— START OF Document passage —

Nestlé announced its Garoto acquisition in 2002, but anti-trust concerns were raised in 2004 and the companies have had to operate as seperated entities ever since. Photo: Nestlé
Nestlé announced its Garoto acquisition in 2002, but anti-trust concerns were raised in 2004 and the companies have had to operate as seperated entities ever since. Photo: Nestlé

Nestlé is close to formalizing its acquisition of Garoto in Brazil following a lengthy anti-trust dispute.

Nestlé announced plans to acquire Chocolates Garoto in 2002 for aroudn $240m, but the Brazilian competition authority (CADE) vetoed the move in 2004 , fearing it would hinder competition in the domestic chocolate market.

Since 2004, Nestle has been the owner of Garoto, but Garoto has operated as a separate manufacturing and administrative operation.

Agreement nears

Liberato Milo, general director of Chocolates Garoto, said at an event earlier this month that Nestlé was close to a deal with CADE allowing the two entities to fully integrate.

His comments were published in the Brazilian press and confirmed to ConfectioneryNews by Nestlé’s press office.

Garoto owns around 70 brands, including Talento. Photo: Nestlé

Philippe Aeschlimann, corporate communications at Nestlé Brasil, told this site: “In December 2015, Nestlé Brazil presented to CADE (Administrative Council for Economic Defence) a request to evaluate a solution for the acquisition of Chocolates Garoto, carried out in 2002.

"Considering that the transaction is sub-judice since 2005, we are unable to comment on the specifics of the case.”

— END OF Document passage —

» **Your instructions**:
Answer these questions using the article on Nestlé's Garoto acquisition:
1. What did the Brazilian competition authority fear the acquisition would do?
2. Who is the general director of Chocolates Garoto?
3. In what month and year did Nestlé Brazil present its request to CADE?

— START OF Dataset excerpt —

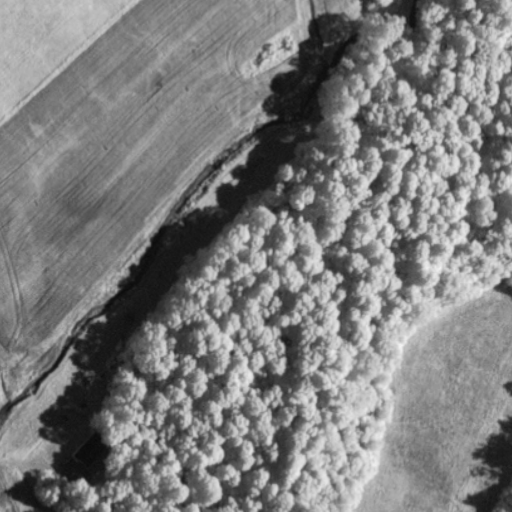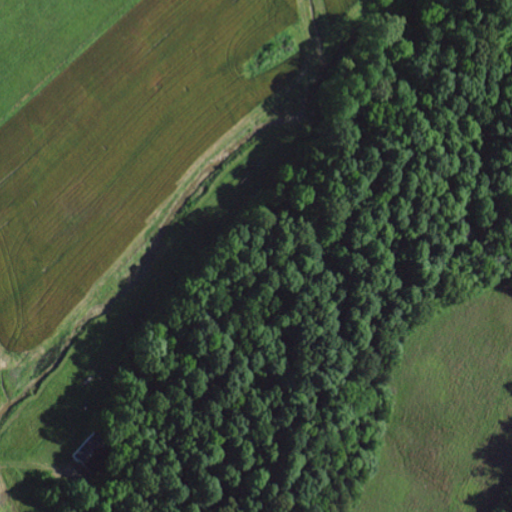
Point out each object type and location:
building: (86, 449)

— END OF Dataset excerpt —

» **Task output**:
1. Hinder competition in the domestic chocolate market.
2. Liberato Milo.
3. December 2015.